Recording Studios: A review of Leon Bridges’ Coming Home
June 2015 saw the release of the debut album from Texas artist Leon Bridges. It could be argued that this review is 5 months too late; in some ways the album itself is 5 decades too late, but only in the best possible way. Bridges’ album is a journey back to the soul music of the mid 20th Century, free of the cliches
we’ve come to expect. Coming Home, rather than being a recreation of the rhythm and blues sound, is a genuine extension of it; the music comes first, with songs like Lisa Sawyer (a loving ode to Bridges’ mother) and River (an intimate reflection on gospel teachings), while the aesthetics are a natural extension of these. Interestingly, the album was already tracked and mastered when Columbia Records arrived on the scene. Leon Bridges isn’t a gimmick carefully calculated by faceless pinstriped suits sat around a boardroom table up at Sony Music, with a specific market for nostalgia in mind. Leon Bridges the artist is Leon Bridges the person. It’s simple, honest and real.

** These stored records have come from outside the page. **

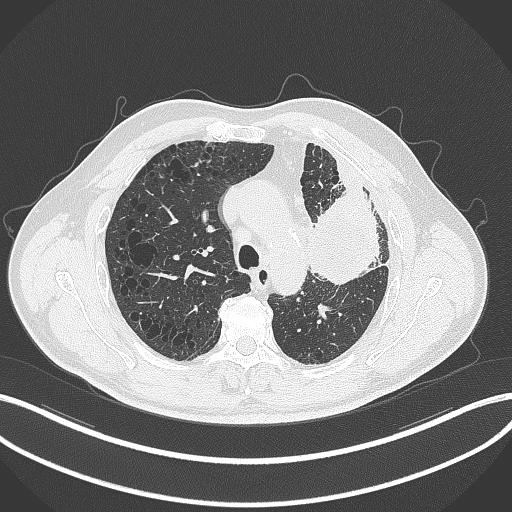
Chest CT, one axial slice. Position 222 of 297 along the scan axis. Reconstruction kernel B70f. 120 kVp. Lung window (W 1500 / L -600 HU). 512 × 512 image matrix. Male patient, age 68 years. Case-level facts recorded for this patient, not image findings: clinical TNM (as recorded): T3 N3 M1.
Structures marked on this image (rectangle marked by the reading radiologist):
- lung tumour (recorded histology: adenocarcinoma): bounding box [x1, y1, x2, y2] px = [301, 184, 382, 289]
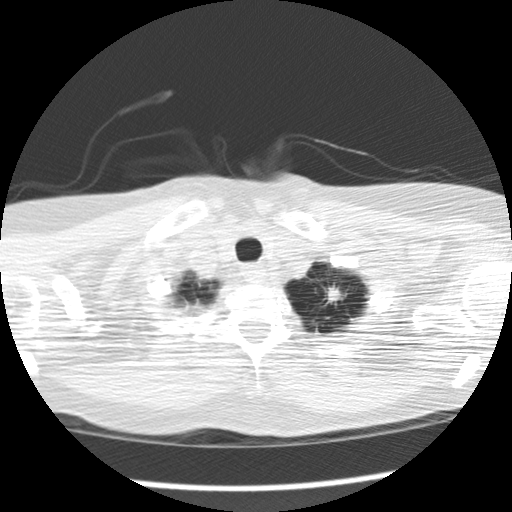
Low-dose screening chest CT, one axial slice; position 150 of 159 along the scan axis; 120 kVp; lung window (W 1500 / L -600 HU); 2.5 mm slice thickness; 512 × 512 image matrix, field of view 308 × 308 mm.
Structures marked on this image (manually delineated by an expert):
- lesion 1 (tumor, upper lobe of left lung): bounding box (x1, y1, x2, y2) in pixels: (327, 286, 343, 303)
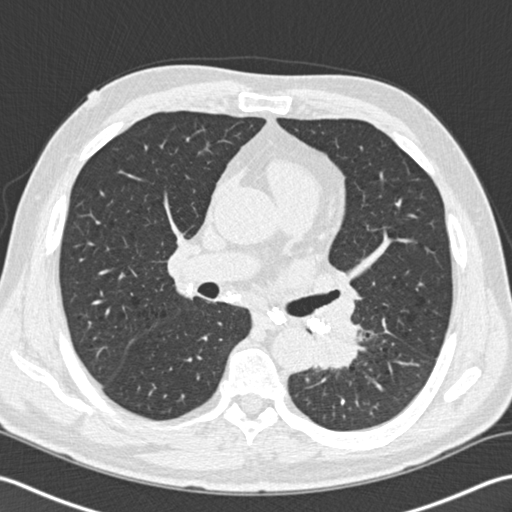
Low-dose screening chest CT, one axial slice. Reconstruction kernel B30f. 120 kVp. Lung window (W 1500 / L -600 HU). 2 mm slice thickness. 512 × 512 image matrix, field of view 350 × 350 mm.
Annotated regions visible in this slice (outlined manually by an expert reader):
- lesion 1 (tumor, lower lobe of left lung): bounding box [x1, y1, x2, y2] px = [315, 317, 361, 369]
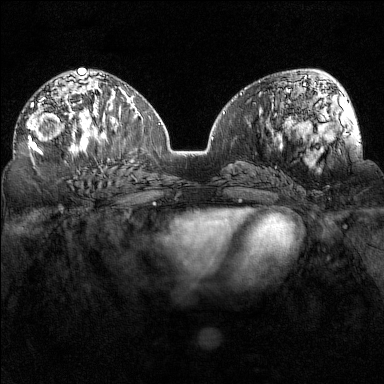
Breast MRI (dynamic contrast-enhanced), one axial slice; position 83 of 160 along the scan axis; dynamic contrast-enhanced series, time point 2 of 7 at this slice position (early post-contrast); 1.5 T; TE 1.8 ms, TR 5 ms; 1 mm slice thickness; 384 × 384 image matrix. Female patient.
Outlined on this slice (semi-automatic segmentation, software-assisted and operator-edited):
- enhancing-tissue mask used for the functional tumour volume (all voxels passing the contrast-enhancement thresholds inside the analysis volume; usually the tumour): bounding box [x1, y1, x2, y2] px = [27, 97, 80, 153]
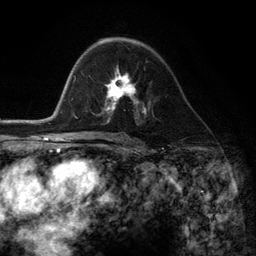
Breast MRI (dynamic contrast-enhanced), one axial slice; cropped to one breast; dynamic contrast-enhanced series, time point 2 of 6 at this slice position (early post-contrast); 3 T; TE 2.8 ms, TR 7.3 ms; 1.2 mm slice thickness; 256 × 256 image matrix. Female patient.
Outlined on this slice (semi-automatically segmented with operator editing):
- enhancing-tissue mask used for the functional tumour volume (all voxels passing the contrast-enhancement thresholds inside the analysis volume; usually the tumour): box from (x=102, y=69) to (x=145, y=115) px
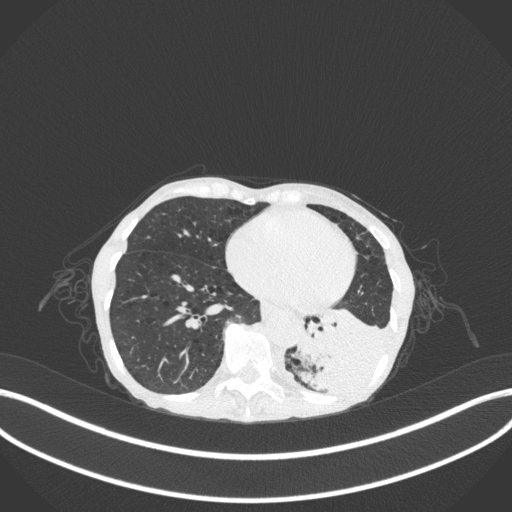
Chest CT, one axial slice. Slice 79 of 347 in the series (ordered by position). 120 kVp. Lung window (W 1500 / L -600 HU). 1 mm slice thickness. 512 × 512 image matrix. Female patient, age 70 years. Case-level facts recorded for this patient, not image findings: clinical TNM (as recorded): T3 N0 M0.
Outlined on this slice (rectangle marked by the reading radiologist):
- lung tumour (recorded histology: small cell carcinoma): bounding box (x1, y1, x2, y2) in pixels: (294, 295, 393, 402)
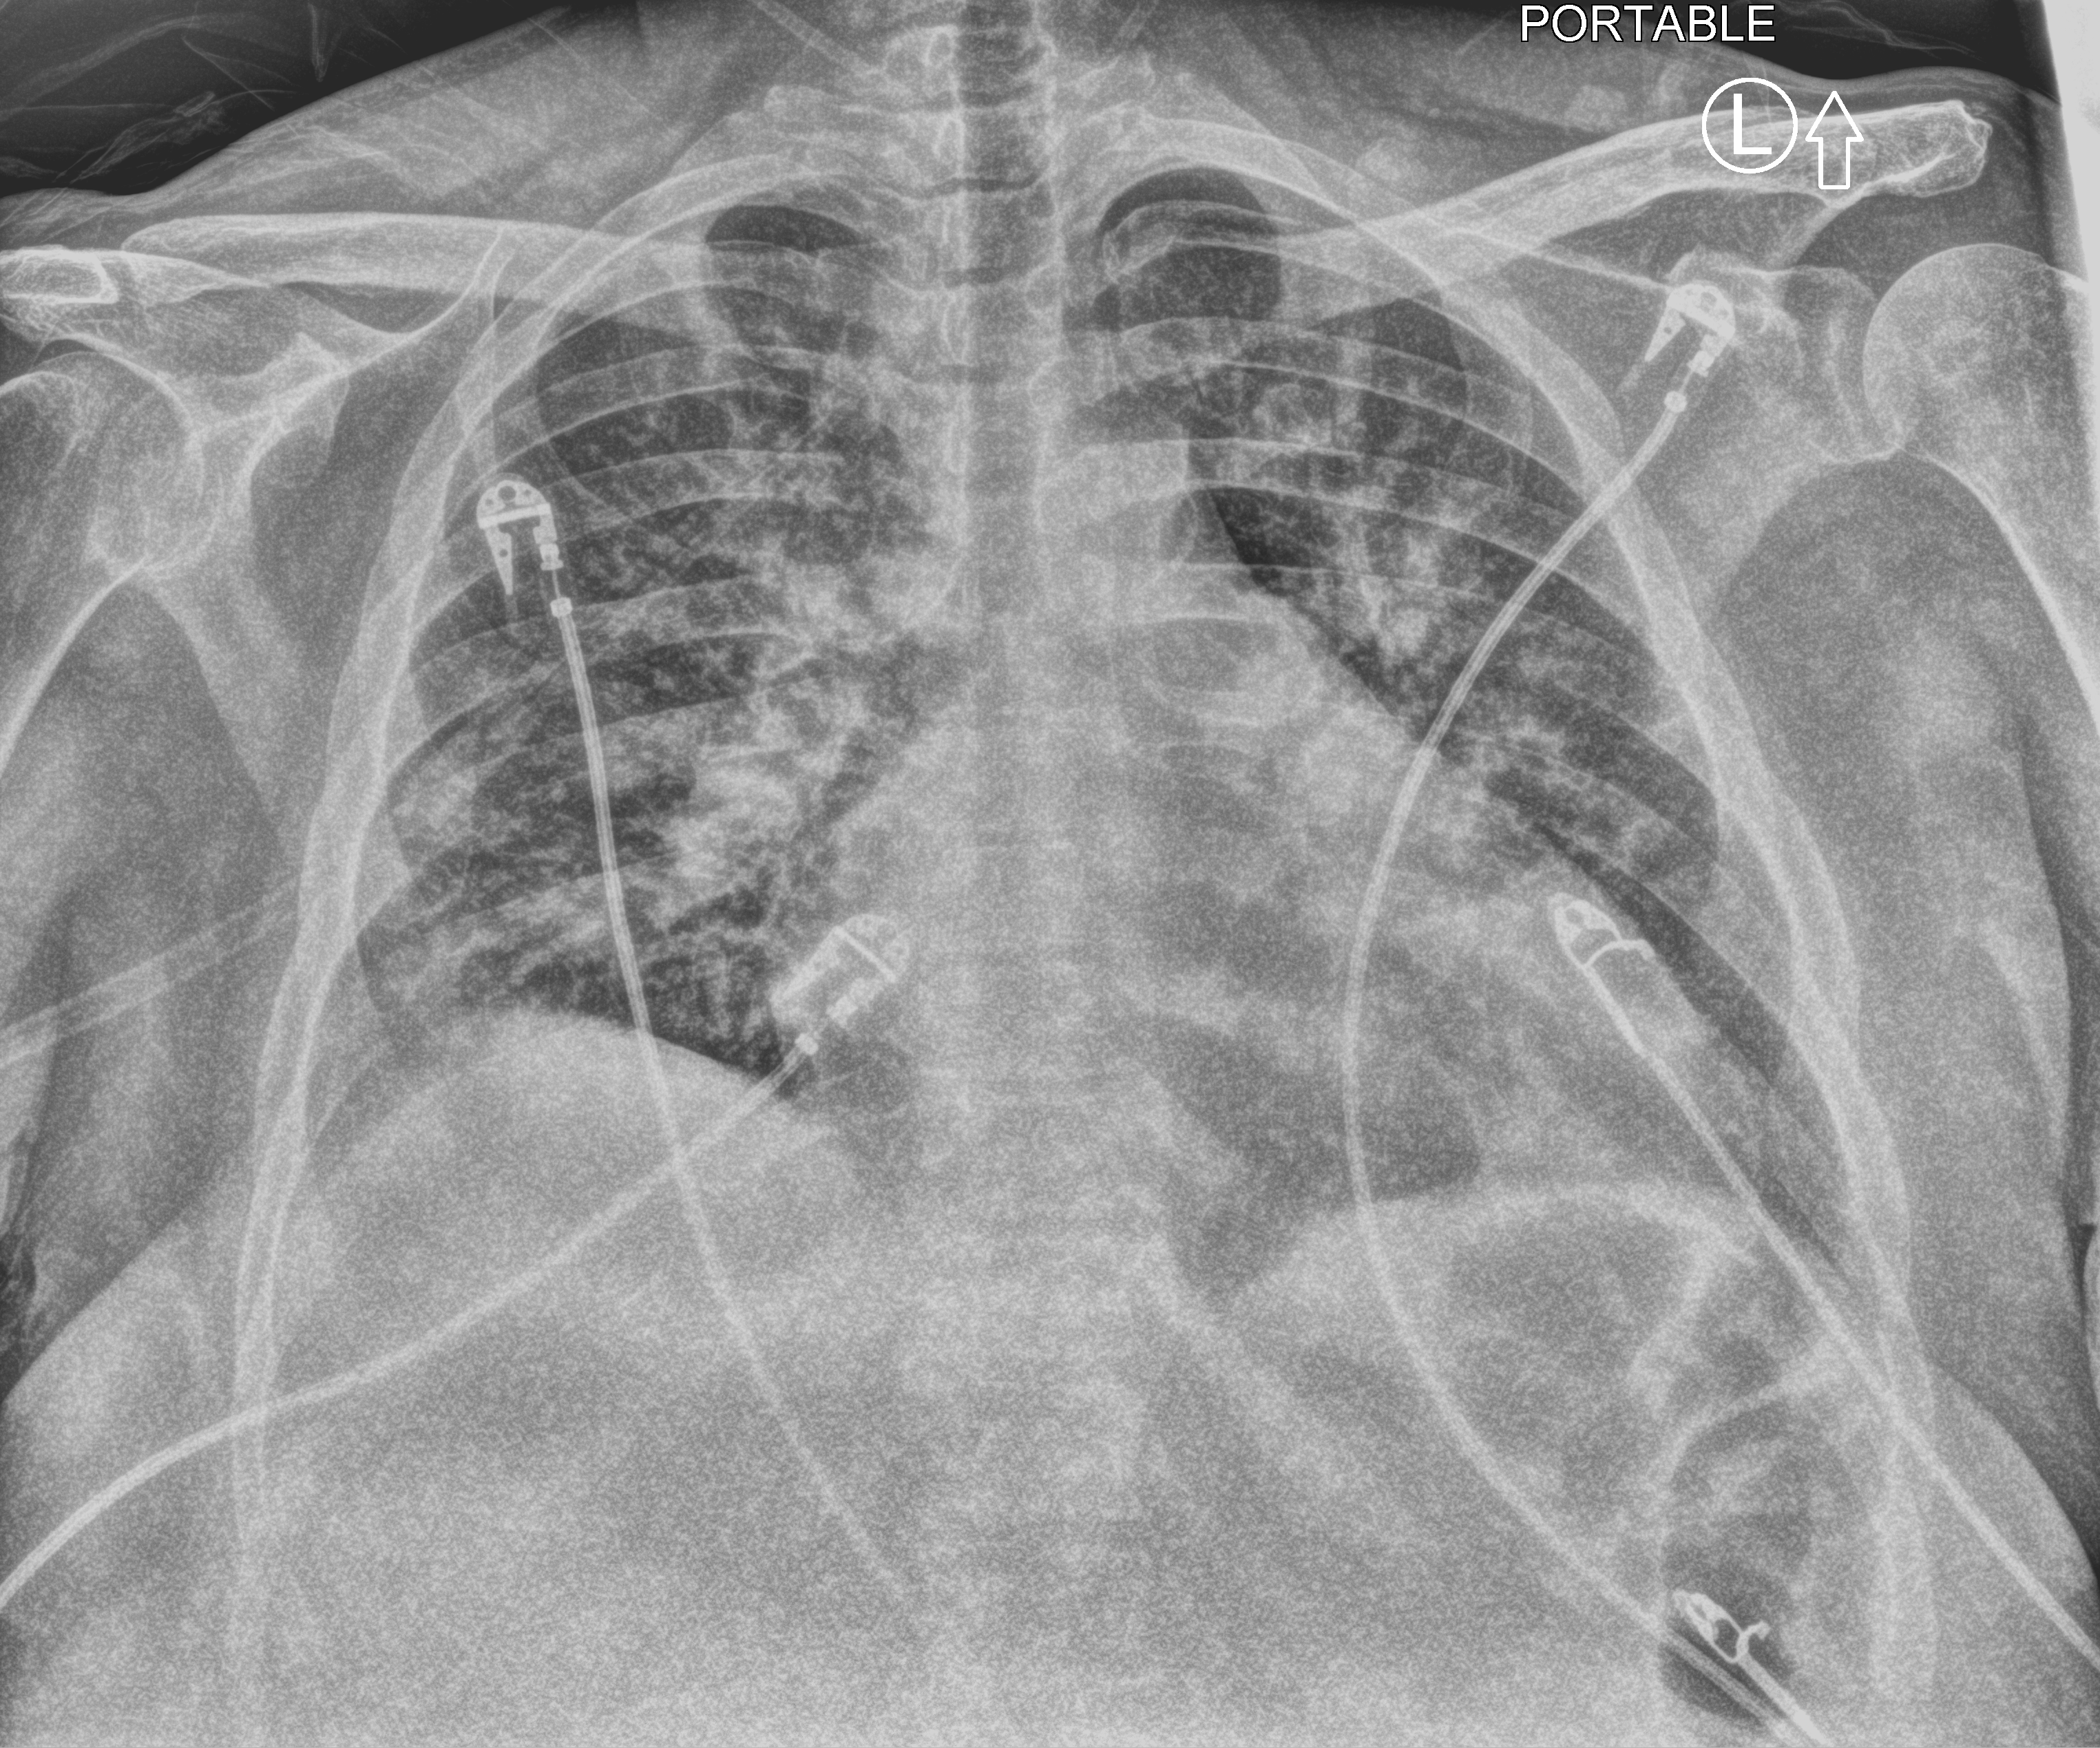
Bedside chest radiograph (computed radiography); anteroposterior (AP) projection. Patient hospitalised with COVID-19; female, aged 60–74 years.
From the hospital-stay record, not from the radiograph (when in the stay this image was taken is not recorded): smoking status (admission record): never; mechanically ventilated during this hospital stay: no; other chronic lung disease (admission record): yes.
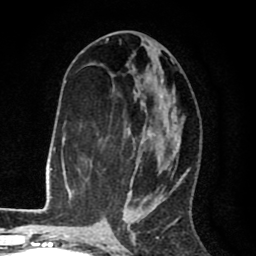
Breast MRI (dynamic contrast-enhanced), one axial slice. Position 41 of 80 along the scan axis. Cropped to one breast. Dynamic contrast-enhanced series, time point 2 of 8 at this slice position (early post-contrast). 1.5 T. TE 2.6 ms, TR 6.1 ms. 2 mm slice thickness. 256 × 256 image matrix, field of view 160 × 160 mm. Female patient.
Structures marked on this image (semi-automatically segmented with operator editing):
- enhancing-tissue mask used for the functional tumour volume (all voxels passing the contrast-enhancement thresholds inside the analysis volume; usually the tumour): bounding box [x1, y1, x2, y2] px = [123, 59, 189, 216]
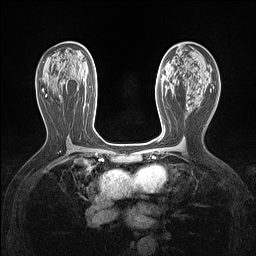
Breast MRI (dynamic contrast-enhanced), one axial slice; slice 75 of 160 in the series (ordered by position); dynamic contrast-enhanced series, time point 2 of 7 at this slice position (early post-contrast); 1.5 T; TE 1.4 ms, TR 5 ms; 256 × 256 image matrix, field of view 300 × 300 mm. Female patient.
Outlined on this slice (semi-automatic segmentation, software-assisted and operator-edited):
- enhancing-tissue mask used for the functional tumour volume (all voxels passing the contrast-enhancement thresholds inside the analysis volume; usually the tumour): bounding box (x1, y1, x2, y2) in pixels: (187, 103, 189, 108)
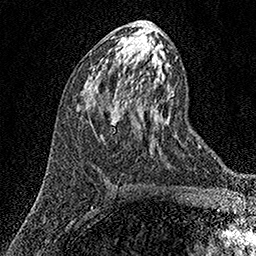
Breast MRI (dynamic contrast-enhanced), one axial slice; position 70 of 158 along the scan axis; cropped to one breast; dynamic contrast-enhanced series, time point 2 of 7 at this slice position (early post-contrast); 1.5 T; TE 3.5 ms, TR 7.2 ms; 256 × 256 image matrix, field of view 165 × 165 mm. Female patient.
Annotated regions visible in this slice (semi-automatically segmented with operator editing):
- enhancing-tissue mask used for the functional tumour volume (all voxels passing the contrast-enhancement thresholds inside the analysis volume; usually the tumour): bounding box <90,123,92,125> (left, top, right, bottom; pixels)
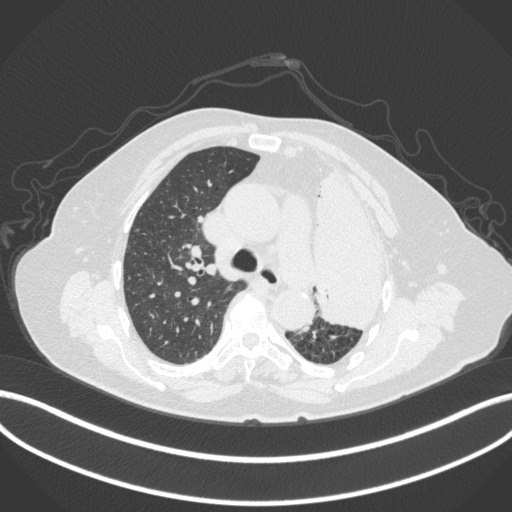
Chest CT, one axial slice; slice 267 of 399 in the series (ordered by position); reconstruction kernel B31f; 120 kVp; lung window (W 1500 / L -600 HU); 512 × 512 image matrix, field of view 400 × 400 mm. Patient: female, 75 years. From the clinical record (not read from this slice): clinical TNM (as recorded): T3 N3 M1.
Annotated regions visible in this slice (rectangle marked by the reading radiologist):
- lung tumour (recorded histology: adenocarcinoma): box from (x=305, y=159) to (x=399, y=338) px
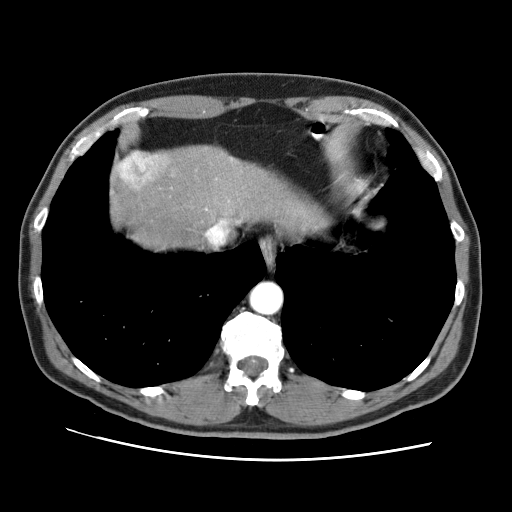
Contrast-enhanced abdominal CT (liver protocol), one axial slice; slice 62 of 71 in the series (ordered by position); reconstruction kernel STANDARD; 120 kVp; soft-tissue window (W 400 / L 40 HU); 512 × 512 image matrix. Case-level facts recorded for this patient, not image findings: diagnosis: hepatocellular carcinoma (patient treated with transarterial chemoembolisation; whether this scan precedes or follows treatment is not stated here); TNM stage (as recorded): Stage-II; Child-Pugh class: A; tumour differentiation: well differentiated; tumour nodularity: multinodular.
Annotated regions visible in this slice (semi-automatic segmentation, software-assisted and operator-edited):
- liver parenchyma outside the tumour (the mass and vessels are separate outlines, so this box may not span the whole liver): bounding box (x1, y1, x2, y2) in pixels: (114, 146, 326, 249)
- mass: (119, 153, 170, 201)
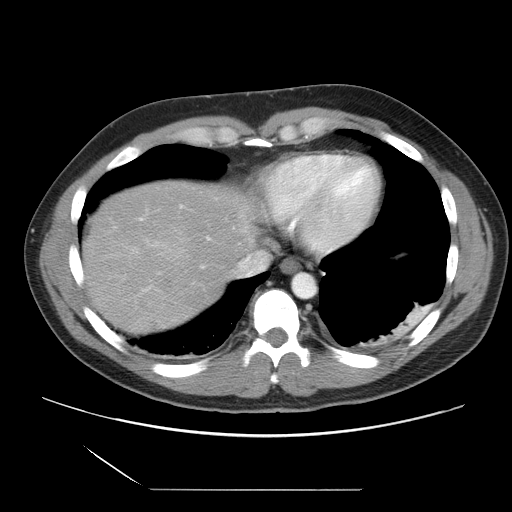
Contrast-enhanced abdominal CT, one axial slice. Slice 29 of 39 in the series (ordered by position). Intravenous contrast given. Soft-tissue window (W 400 / L 40 HU). 5 mm slice thickness. 512 × 512 image matrix. From the clinical record (not read from this slice): patient: female, age 40 years at operation; diagnosis: colorectal cancer liver metastases, imaged before liver resection.
Outlined on this slice (outlined manually by an expert reader):
- hepatic veins: bounding box <234,253,258,276> (left, top, right, bottom; pixels)
- liver: <82,181,258,337>
- planned liver remnant (the part of the liver to remain after resection): <142,181,258,250>
- portal vein (with intrahepatic branches): <132,206,182,292>
- liver metastasis: <161,277,173,290>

Much of the album’s authenticity can be attributed to the recording studios and production methods used. Preferring analogue tape technologies over modern digital ones, Bridges and his band set about recording in a live setup reminiscent of the work of Phil Spector. It was all done in their home town of Fort Worth, Texas, at Niles City Sound recording studios, a kind of nest of all things vintage. Austin Jenkins and Josh Block, producer and engineer respectively, had been slowly accumulating second-hand instruments and recording gear, mostly 50 years old or more. Bridges’ music was the final touch needed to bring the ageing circuitry back to life, the VU meter twitching to the splashes and jabs of the instruments, all played live in one portion of the studio. A single sound shield loosely encased the drum kit, behind which sat Block, engineering a mood unachievable in a modern environment.
In today’s industry, a lot of time and money is put into the post-production stage of recording. EQ, reverb and sometimes even preamps are simulated in retrospect, once the performances have already been captured. 50 years ago this was all done in real-time before or during performances; EQ was controlled primarily by microphone placement, reverb by the architecture of the recording studios used, preamplification by physically altering electrical signals. A modern workflow has its time and place; but does it really have to be everywhere all of the time? In an age when computer accuracy and perfectionism reigns, the grooves and emotions captured at Niles City Sounds are a welcome breath of fresh air. Other artists in the charts are also revisiting these old-school techniques. Sydney’s very own Boy and Bear recently dropped Limit of Love (Universal), another album recorded live to tape in a similar studio environment. Maybe Coming Home wasn’t late at all. Maybe it came right when the industry needed it most.